Each record must be printed again exactly as given.

(Task input Opens)

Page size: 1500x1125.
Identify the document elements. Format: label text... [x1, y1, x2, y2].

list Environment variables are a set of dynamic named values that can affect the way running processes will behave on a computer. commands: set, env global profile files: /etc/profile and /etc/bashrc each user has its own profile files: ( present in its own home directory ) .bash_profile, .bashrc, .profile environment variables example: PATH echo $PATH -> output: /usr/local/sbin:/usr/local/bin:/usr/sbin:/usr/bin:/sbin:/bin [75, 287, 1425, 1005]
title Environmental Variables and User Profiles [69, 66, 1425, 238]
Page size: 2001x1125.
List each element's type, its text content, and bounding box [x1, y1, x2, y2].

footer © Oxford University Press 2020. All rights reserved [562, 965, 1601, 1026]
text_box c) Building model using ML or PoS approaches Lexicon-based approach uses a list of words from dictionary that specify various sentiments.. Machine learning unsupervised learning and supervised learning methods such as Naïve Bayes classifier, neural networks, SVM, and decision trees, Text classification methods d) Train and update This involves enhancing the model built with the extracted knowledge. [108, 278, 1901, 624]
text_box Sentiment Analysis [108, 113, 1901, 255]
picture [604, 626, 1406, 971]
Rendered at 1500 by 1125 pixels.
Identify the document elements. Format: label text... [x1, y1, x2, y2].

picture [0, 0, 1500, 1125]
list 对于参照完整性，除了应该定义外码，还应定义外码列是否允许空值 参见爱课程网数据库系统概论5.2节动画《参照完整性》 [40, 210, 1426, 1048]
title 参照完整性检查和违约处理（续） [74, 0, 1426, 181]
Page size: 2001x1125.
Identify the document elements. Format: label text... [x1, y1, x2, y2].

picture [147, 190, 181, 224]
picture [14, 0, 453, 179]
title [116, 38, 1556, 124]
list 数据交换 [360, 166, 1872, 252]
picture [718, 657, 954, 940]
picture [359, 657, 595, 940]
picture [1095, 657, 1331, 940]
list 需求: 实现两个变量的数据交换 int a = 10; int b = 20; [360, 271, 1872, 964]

(Task input Closes)

§ **Output for this task**:
Page size: 1500x1125.
Identify the document elements. Format: label text... [x1, y1, x2, y2].

list Environment variables are a set of dynamic named values that can affect the way running processes will behave on a computer. commands: set, env global profile files: /etc/profile and /etc/bashrc each user has its own profile files: ( present in its own home directory ) .bash_profile, .bashrc, .profile environment variables example: PATH echo $PATH -> output: /usr/local/sbin:/usr/local/bin:/usr/sbin:/usr/bin:/sbin:/bin [75, 287, 1425, 1005]
title Environmental Variables and User Profiles [69, 66, 1425, 238]
Page size: 2001x1125.
List each element's type, its text content, and bounding box [x1, y1, x2, y2].

footer © Oxford University Press 2020. All rights reserved [562, 965, 1601, 1026]
text_box c) Building model using ML or PoS approaches Lexicon-based approach uses a list of words from dictionary that specify various sentiments.. Machine learning unsupervised learning and supervised learning methods such as Naïve Bayes classifier, neural networks, SVM, and decision trees, Text classification methods d) Train and update This involves enhancing the model built with the extracted knowledge. [108, 278, 1901, 624]
text_box Sentiment Analysis [108, 113, 1901, 255]
picture [604, 626, 1406, 971]
Rendered at 1500 by 1125 pixels.
Identify the document elements. Format: label text... [x1, y1, x2, y2].

picture [0, 0, 1500, 1125]
list 对于参照完整性，除了应该定义外码，还应定义外码列是否允许空值 参见爱课程网数据库系统概论5.2节动画《参照完整性》 [40, 210, 1426, 1048]
title 参照完整性检查和违约处理（续） [74, 0, 1426, 181]
Page size: 2001x1125.
Identify the document elements. Format: label text... [x1, y1, x2, y2].

picture [147, 190, 181, 224]
picture [14, 0, 453, 179]
title [116, 38, 1556, 124]
list 数据交换 [360, 166, 1872, 252]
picture [718, 657, 954, 940]
picture [359, 657, 595, 940]
picture [1095, 657, 1331, 940]
list 需求: 实现两个变量的数据交换 int a = 10; int b = 20; [360, 271, 1872, 964]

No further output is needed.